McDonnell has said he will meet with the public and representatives from environmental groups before making a decision. “I understand this issue is critically important to many Virginians, and that it raises appropriate concern among many in the vicinity of Coles Hill and beyond. I believe it is crucially important that all voices be heard in the decision-making process ahead.”

Other mining operations facing environmental pushback

Other state and local governments in the United States are grappling with similar safety concerns surrounding uranium mining. In South Dakota, federal and state agencies are deciding whether or not to give the go ahead to Powertech Uranium’s (TSX:PWE) proposed Dewey-Burdock project, for which a NI 43-101 compliant report identified 6,684,285 pounds of indicated resources and 4,525,500 pounds of inferred resources contained in 2,820,998 tons averaging 0.198 percent U3O8 using a 0.5 grams per tonne cut off.

The project has faced opposition from Native Americans and environmental groups and is now awaiting approval for three state permits — the state Department of Environment and Natural Resources will hold public hearings this spring — and a final decision from the Nuclear Regulatory Commission, which is expected in June of next year.

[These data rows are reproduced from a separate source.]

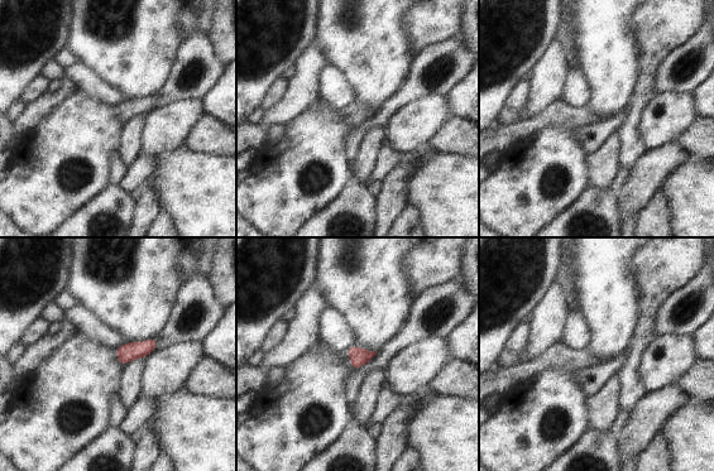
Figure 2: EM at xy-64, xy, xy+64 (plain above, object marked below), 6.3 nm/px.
see the neighbours
inspect(em, xy, step 8, borders, same)

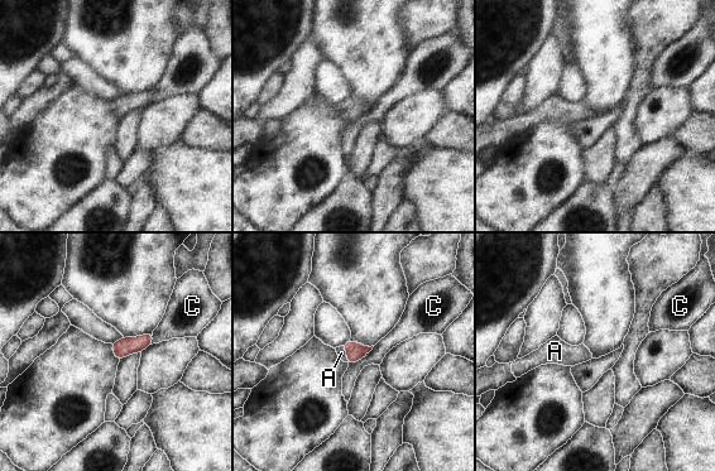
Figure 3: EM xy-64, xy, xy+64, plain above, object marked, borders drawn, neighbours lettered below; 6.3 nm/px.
C touches over 200 nm
join(figure 3, (341, 352))
A is the same cell, C is another cell; passes into it along (355, 351), (348, 354), (341, 352) in figure 3; it goes on there

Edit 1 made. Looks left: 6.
thin end
inspect(3d, 2 µm, figure 1, (622, 266))

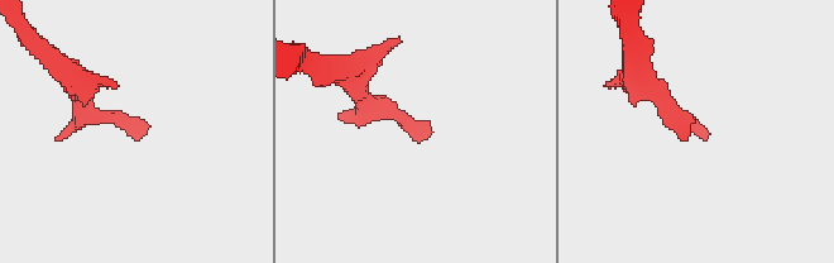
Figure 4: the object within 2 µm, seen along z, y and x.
shape alone is not enough
inspect(em, xy, step 8, tint, figure 4, (708, 134))

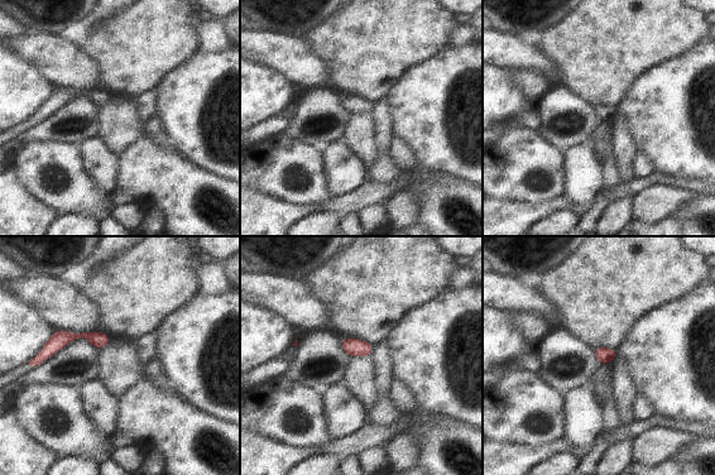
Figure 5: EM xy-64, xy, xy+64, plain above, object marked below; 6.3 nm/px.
inspect(em, xz, step 8, borders, same)

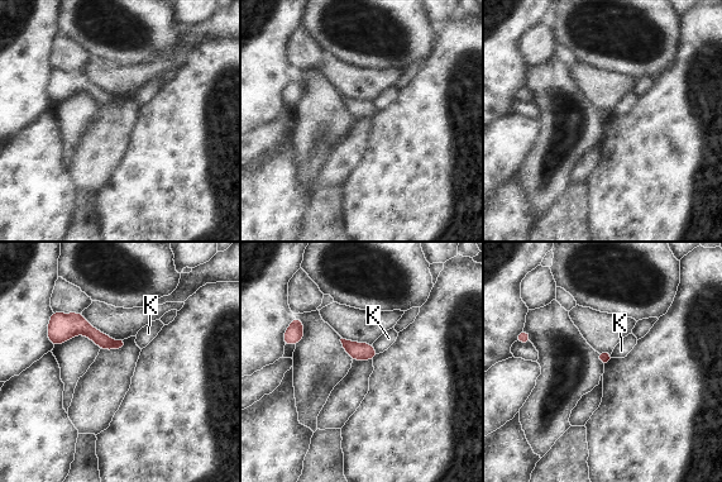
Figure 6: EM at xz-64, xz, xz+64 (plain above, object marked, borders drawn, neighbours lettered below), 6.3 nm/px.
K touches over 80 nm
accept()
K is another cell; border along (372, 344), (378, 353) in figure 6; no lettered piece goes on from it

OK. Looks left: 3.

The federal Environmental Protection Agency is also considering the Canadian company’s application for permits related to injecting water underground as part of the mining process.

In Colorado, Energy Fuels’ (TSX:EFR) planned uranium mill in Montrose County has met with opposition from an environmental group that feels the existing regulations are neither adequate nor properly enforced, making uranium mining a threat to public health and the environment. The Colorado Department of Health and Environment granted the company a radioactive materials license last year. According to recent reports, the Grand Junction Area Chamber of Commerce is in favor of the Pinon Ridge uranium mill’s construction as it would create nearly 1,000 jobs and boost the area’s economy.

“We are a regional center and if the communities and counties around us have good paying jobs, we know that those folks are going to come to our area, they’re going to shop and use our medical facilities,” Diane Schwenke, CEO of the Chamber, told KKCO 11 News. “From our standpoint, it just makes good economic sense to support it.”


Securities Disclosure: I, Melissa Pistilli, hold no direct investment interest in any company mentioned in this article.